━━ Texto de referencia ━━

El sombrero beige de verano
En aquel momento no sabía que el
verano de 2019 me quedaría grabado como uno de los mejores de mi vida. En aquel
momento fue un verano como muchos otros: vuelta a España, una semana en Madrid,
cinco días en Almería con una familia, cinco en Jávea con la otra, y entre paellitas
y horchatas pasábamos las vacaciones antes de volver de regreso a Toronto. Pero
resultó que ese año, por alguna razón o por otra, mis padres se volvían a Canadá
pronto y a mí me quedaban ganas de marcha. Como no había visto mucho a los
abuelos, me organicé y fui en su busca para disfrutar de ellos unos días más. Total,
que una mañana temprano, cogíamos mi primo y yo un autobús en Madrid que nos llevaba
directos a Lerma.
El autobús entraba en la pequeña estación
del pueblito burgalés cuando vi al abuelo Antonio por la ventana, esperando de
pie delante del coche con sus pantalones largos claros, su camisa azul
remangada y metida por dentro, y su sombrero beige de verano. Después de un
fuerte abrazo de dos palmadas en la espalda y de insistirle varias veces que no
subiera él las maletas al coche, nos llevó conduciendo a casa. Los abuelos se
habían ablandado con los años, porque a sus hijos no les habrían recogido
estando a diez minutos de casa andando. Primero porque la abuela Conchita no lo
habría permitido. Todavía ella nos daba el sermón de que si a los dieciocho
años uno se pierde es que es tonto, pero muy rápido que iba después a pedirle
al abuelo que nos recogiese, no vaya a ser que no sepan llegar a casa o que les
vaya a dar una insolación. Ventajas de ser nieto, supongo.
El plan era el siguiente: por
las mañanas paseo por Lerma – porque arte e historia no faltaban, – o mercadillo,
o visita a las monjas o lo que tocase. Vermú en Villalmanzo o aperitivo en el
merendero del primo Manuel, seguido de un menú del día en algún restaurante del
pueblo, donde nunca faltaba el vino con Casera ni la morcilla de Burgos, y por
tanto no faltaba la historia del abuelo de cómo la palabra morcilla viene de mauricellus
que significa negro en alguna forma del latín. Por las tardes excursión y
visita cultural a pueblos de la zona como Covarrubias o Silos y terminando con
una cervecita en Ruyales, donde mientras mi primo y yo jugábamos al mus con los
del pueblo, los abuelos se entretenían hablando con familiares y otros
conocidos.

━━━
━━ Registros del conjunto ━━

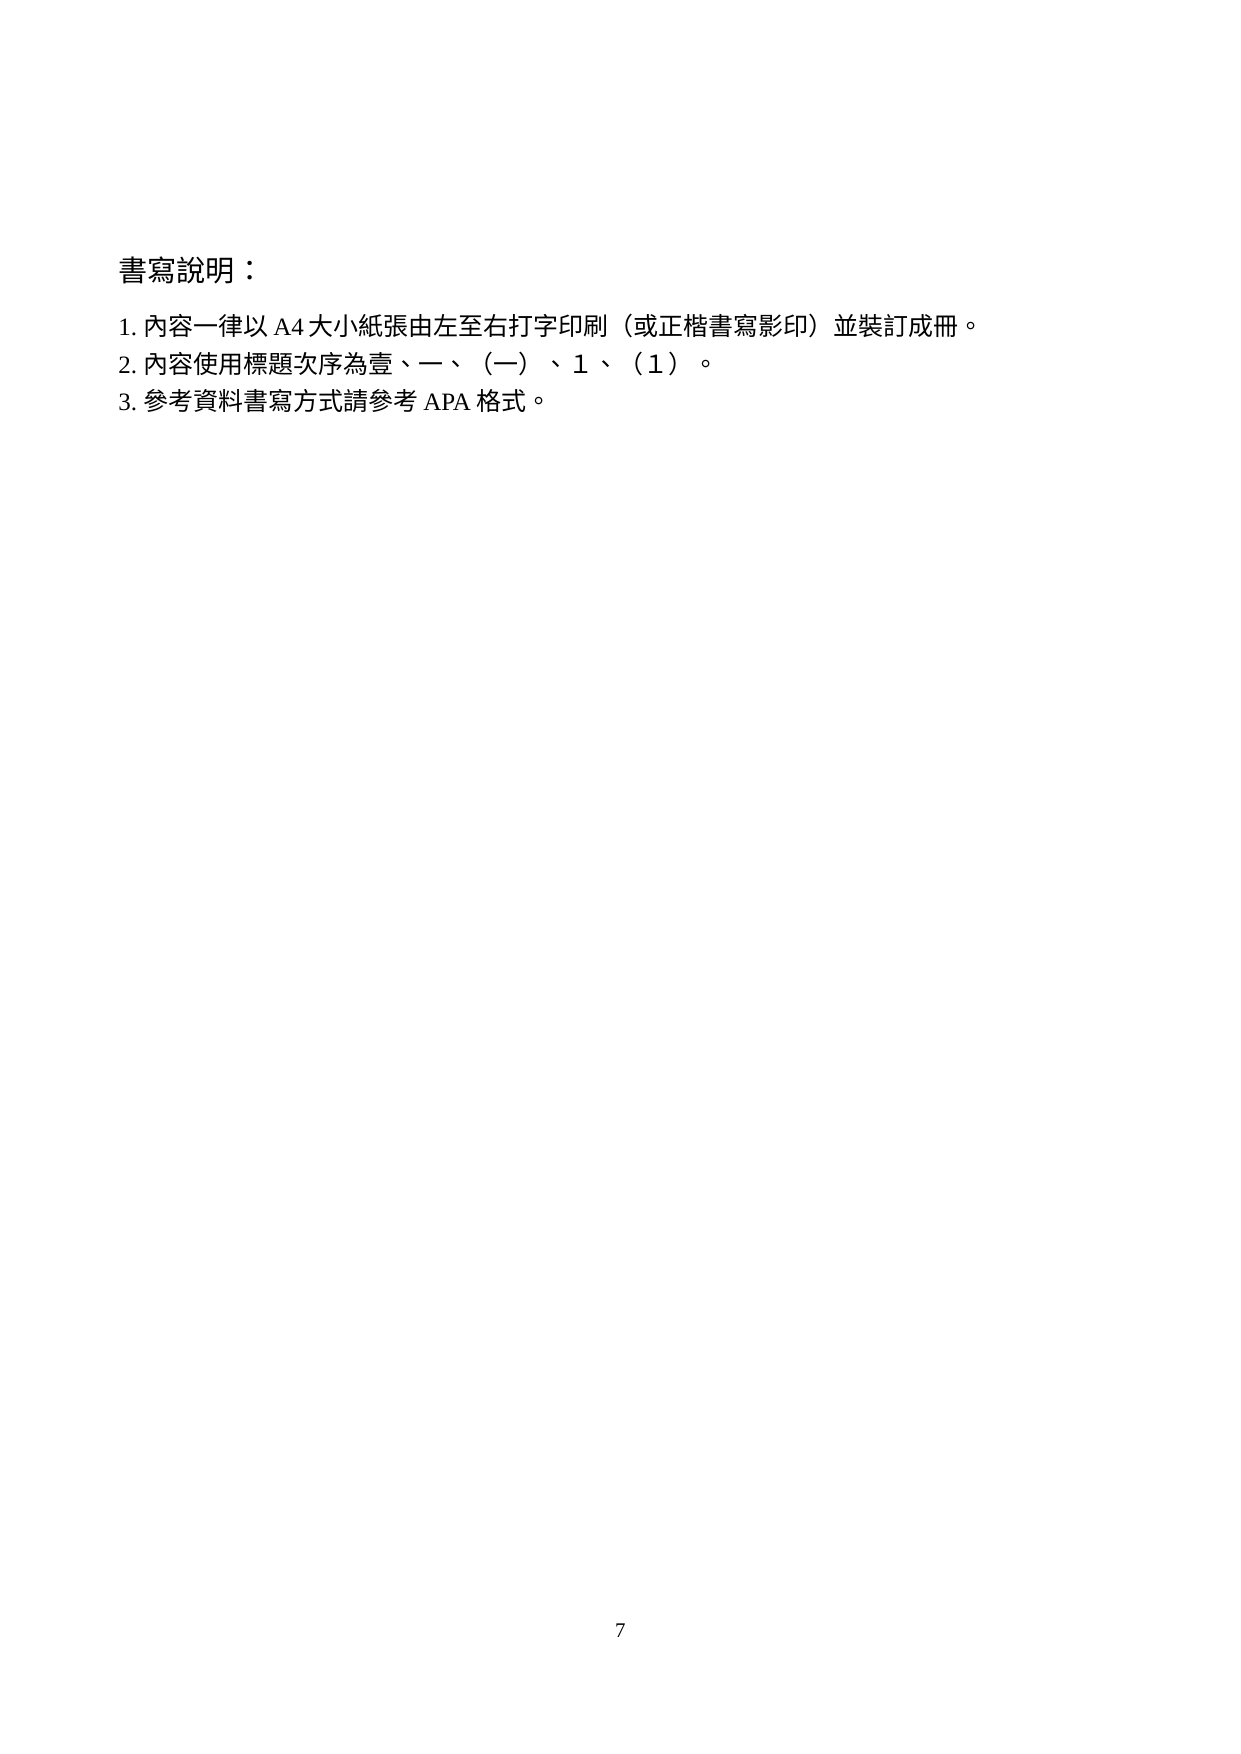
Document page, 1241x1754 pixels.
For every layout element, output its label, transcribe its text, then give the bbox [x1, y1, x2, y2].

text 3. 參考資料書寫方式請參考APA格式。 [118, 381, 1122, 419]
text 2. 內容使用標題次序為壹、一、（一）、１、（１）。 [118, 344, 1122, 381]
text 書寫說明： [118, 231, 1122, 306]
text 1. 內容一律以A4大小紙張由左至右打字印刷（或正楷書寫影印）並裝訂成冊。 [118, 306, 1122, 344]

━━━
━━ Registros del conjunto ━━

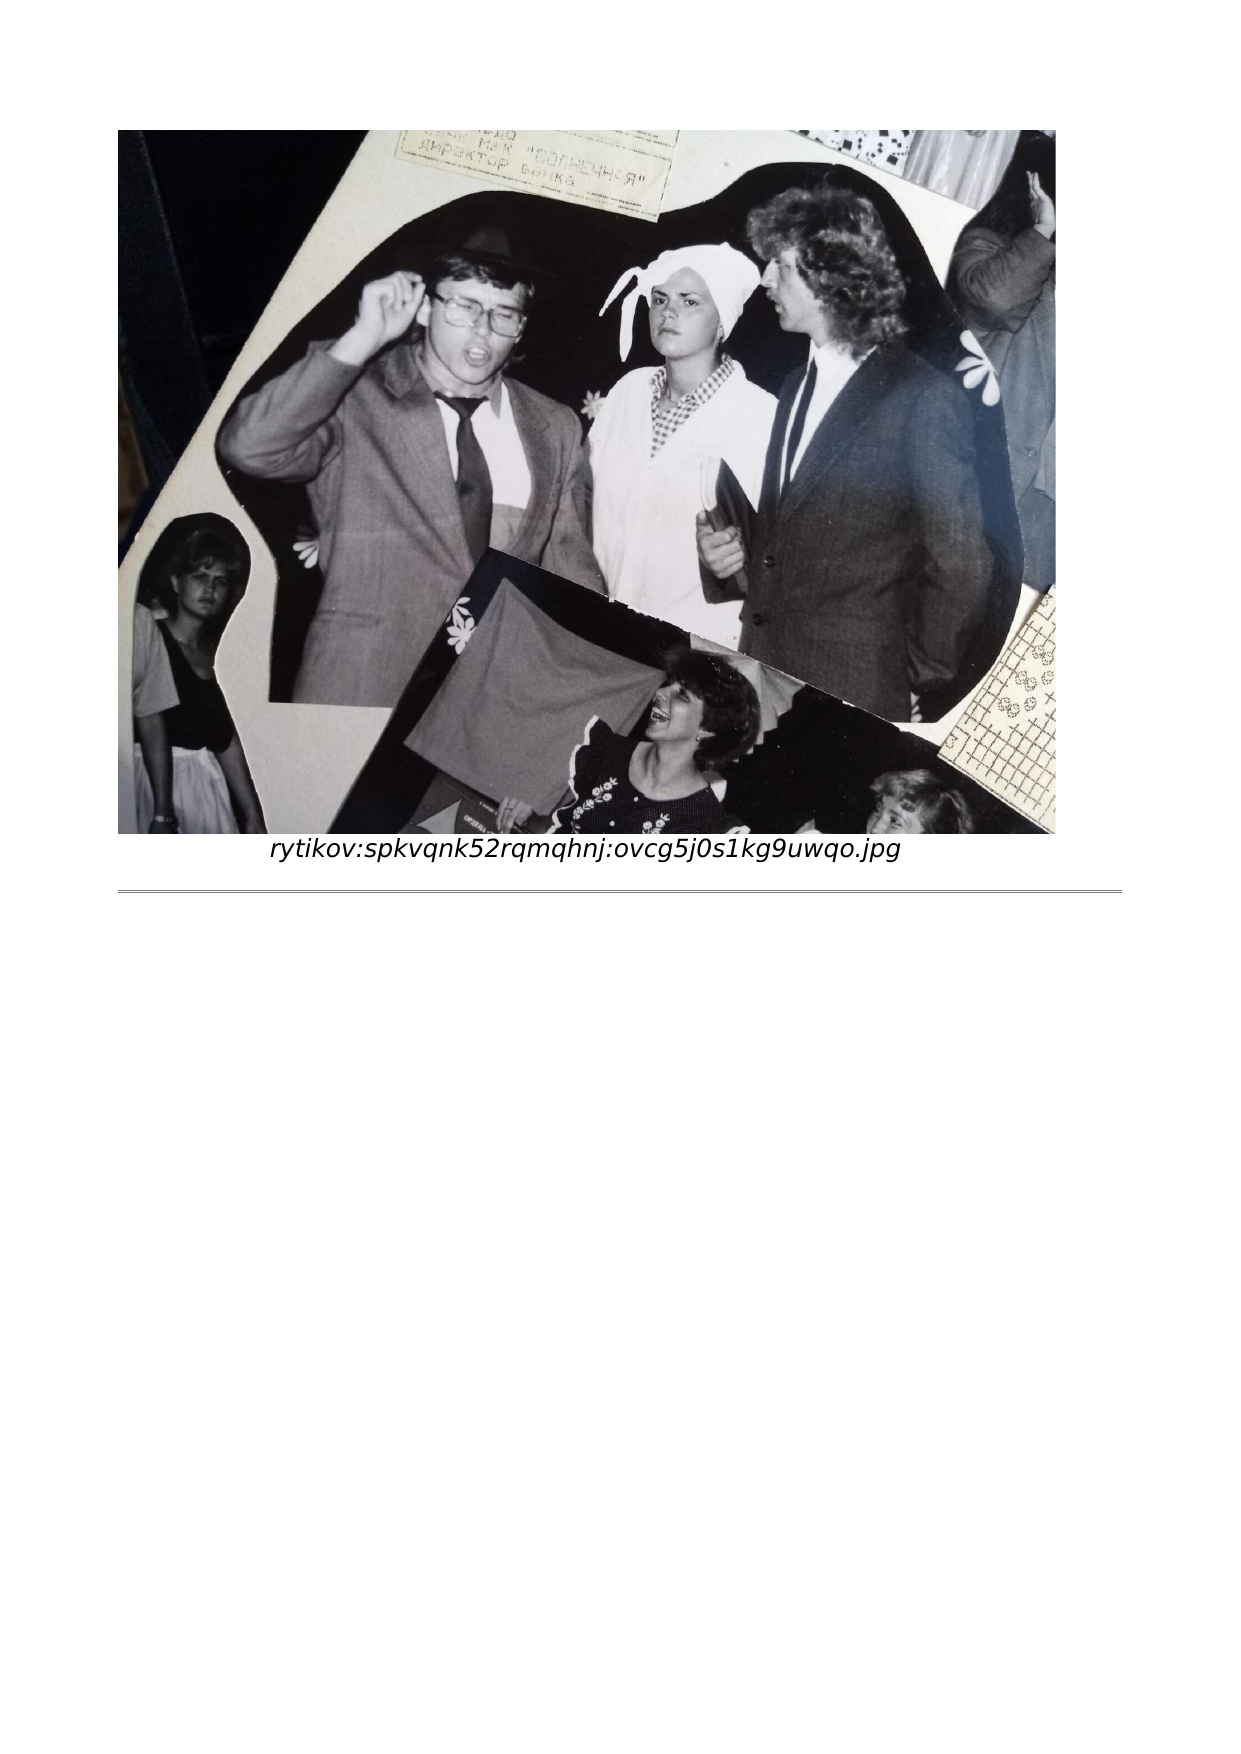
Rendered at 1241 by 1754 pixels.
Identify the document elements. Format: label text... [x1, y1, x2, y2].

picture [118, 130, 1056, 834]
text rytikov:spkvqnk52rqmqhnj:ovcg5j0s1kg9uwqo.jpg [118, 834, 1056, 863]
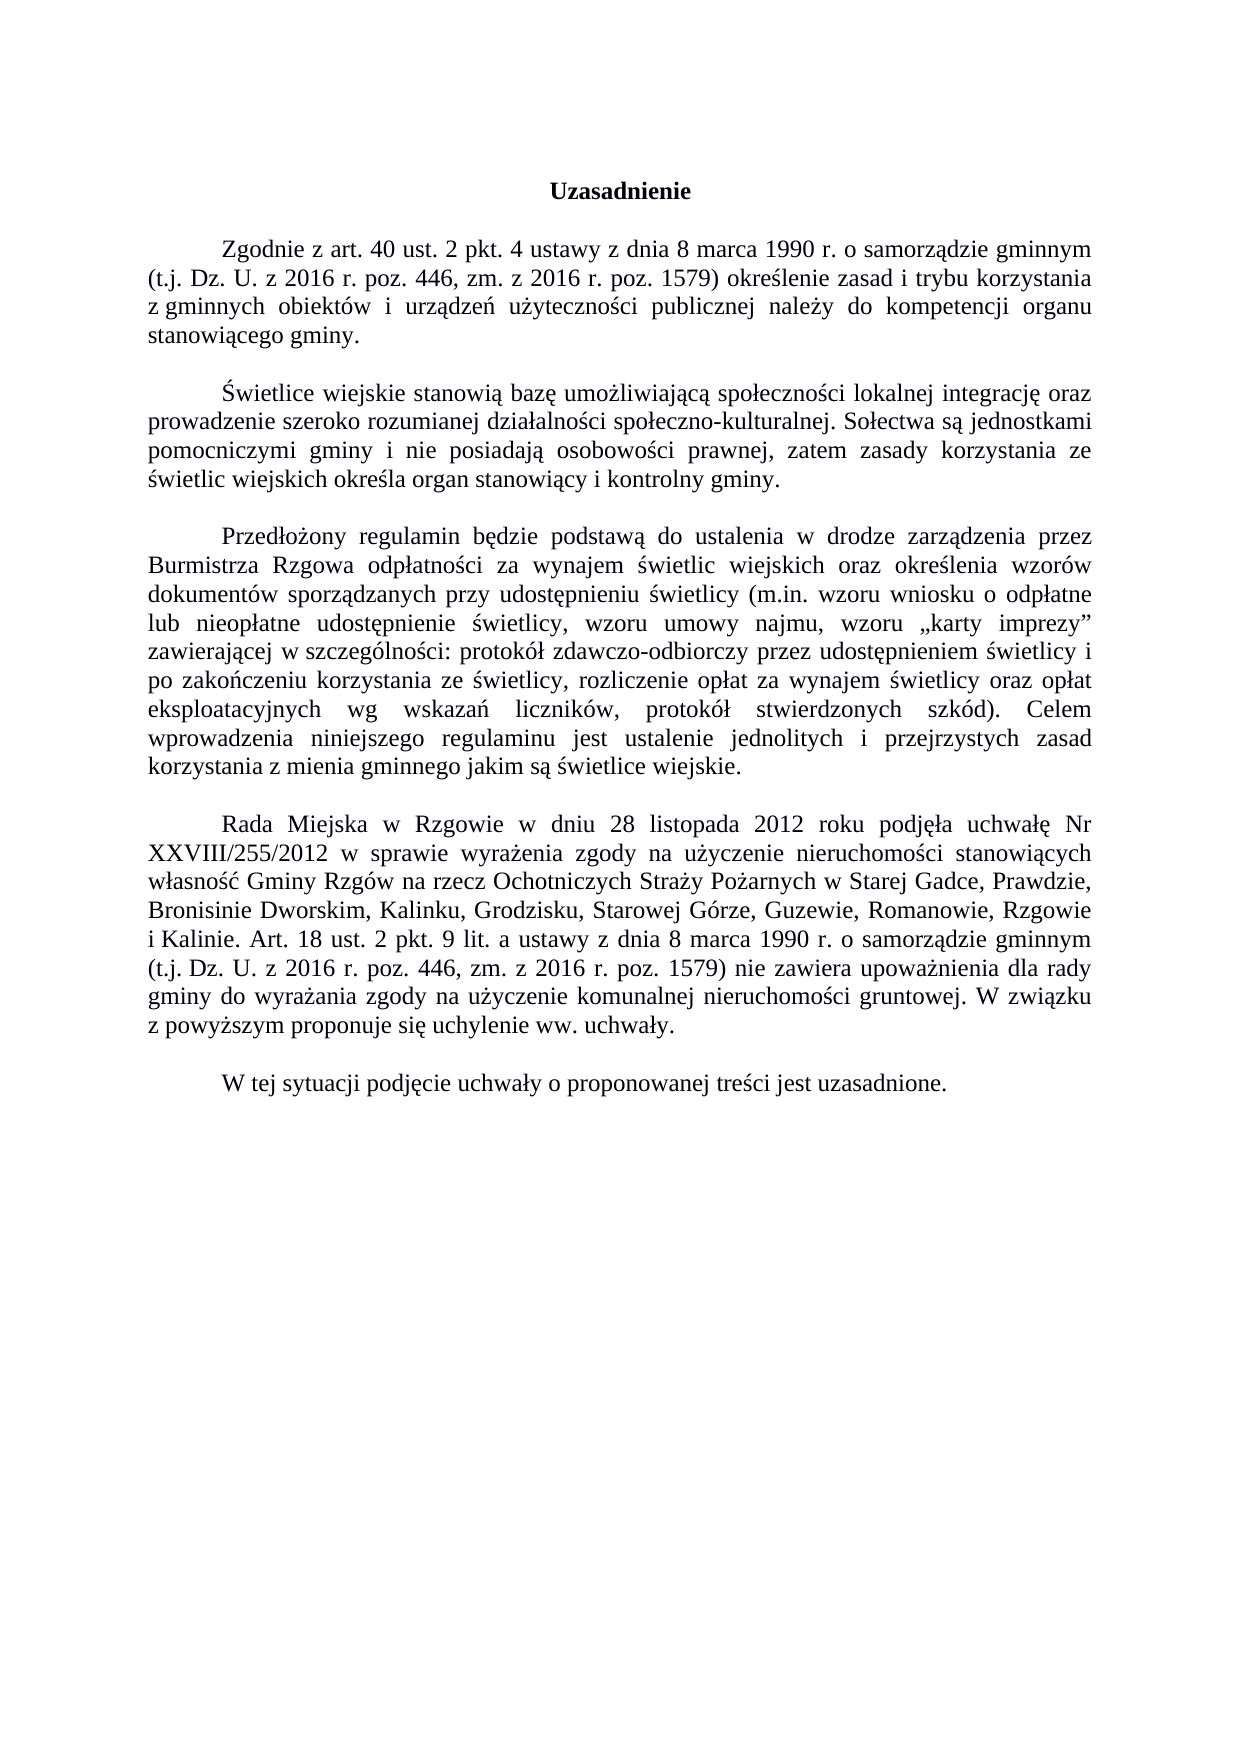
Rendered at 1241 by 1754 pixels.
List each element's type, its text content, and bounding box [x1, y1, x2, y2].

━━━

• Ejercicios propuestos
#1 Reproduce el fragmento del relato sobre la visita a los abuelos en Lerma que va de "El sombrero beige" a "directos a Lerma.".
#2 Traduce al inglés esta oración del relato sobre la visita a los abuelos en Lerma: "Como no había visto mucho a los abuelos, me organicé y fui en su busca para disfrutar de ellos unos días más."
#3 Retoma el relato sobre la visita a los abuelos en Lerma y continúalo a partir de su última oración.
Los ítems no intervienen en nada de esto.

• Respuestas por tarea
#1
El sombrero beige de verano
En aquel momento no sabía que el
verano de 2019 me quedaría grabado como uno de los mejores de mi vida. En aquel
momento fue un verano como muchos otros: vuelta a España, una semana en Madrid,
cinco días en Almería con una familia, cinco en Jávea con la otra, y entre paellitas
y horchatas pasábamos las vacaciones antes de volver de regreso a Toronto. Pero
resultó que ese año, por alguna razón o por otra, mis padres se volvían a Canadá
pronto y a mí me quedaban ganas de marcha. Como no había visto mucho a los
abuelos, me organicé y fui en su busca para disfrutar de ellos unos días más. Total,
que una mañana temprano, cogíamos mi primo y yo un autobús en Madrid que nos llevaba
directos a Lerma.

#2 Since I hadn't seen much of my grandparents, I made arrangements and went to find them so I could enjoy a few more days with them.

#3
A sus ochenta y cuatro años,
el abuelo tenía más energía y ganas de vivir que muchos de sesenta, y la abuela
– unos años más joven – le seguía a donde le llevase. Cuando estaban ellos solos,
se escapaban con el coche todoterreno a explorar nuevos caminos de tierra y
perderse por los campos de alrededor, y cuando estábamos nosotros, pues nos
llevaban con ellos. Lo de entrar al coche del abuelo era todo un ritual: primero
colocaba su cojincito azul mientras se quitaba el sombrero y se sentaba. Después
pasaba para atrás el sombrero para que se lo dejásemos con cuidado en el
maletero. Colocaba meticulosamente en las ventanas sus cartoncitos recortados manualmente
a medida para cubrirle los ojos del sol de la tarde. Finalmente, activaba el
GPS, y cuando ya estaba todo listo, nos poníamos en marcha. Mientras conducía y
contaba historias de su infancia o de la mili, yo disfrutaba escuchando y a la
vez mirando por la ventana aquellos infinitos campos castellanos de color
amarillo pálido, marrones rojizos y tonos verdes pardo con alguna que otra
hilera de álamos – o chopos, como decía el abuelo.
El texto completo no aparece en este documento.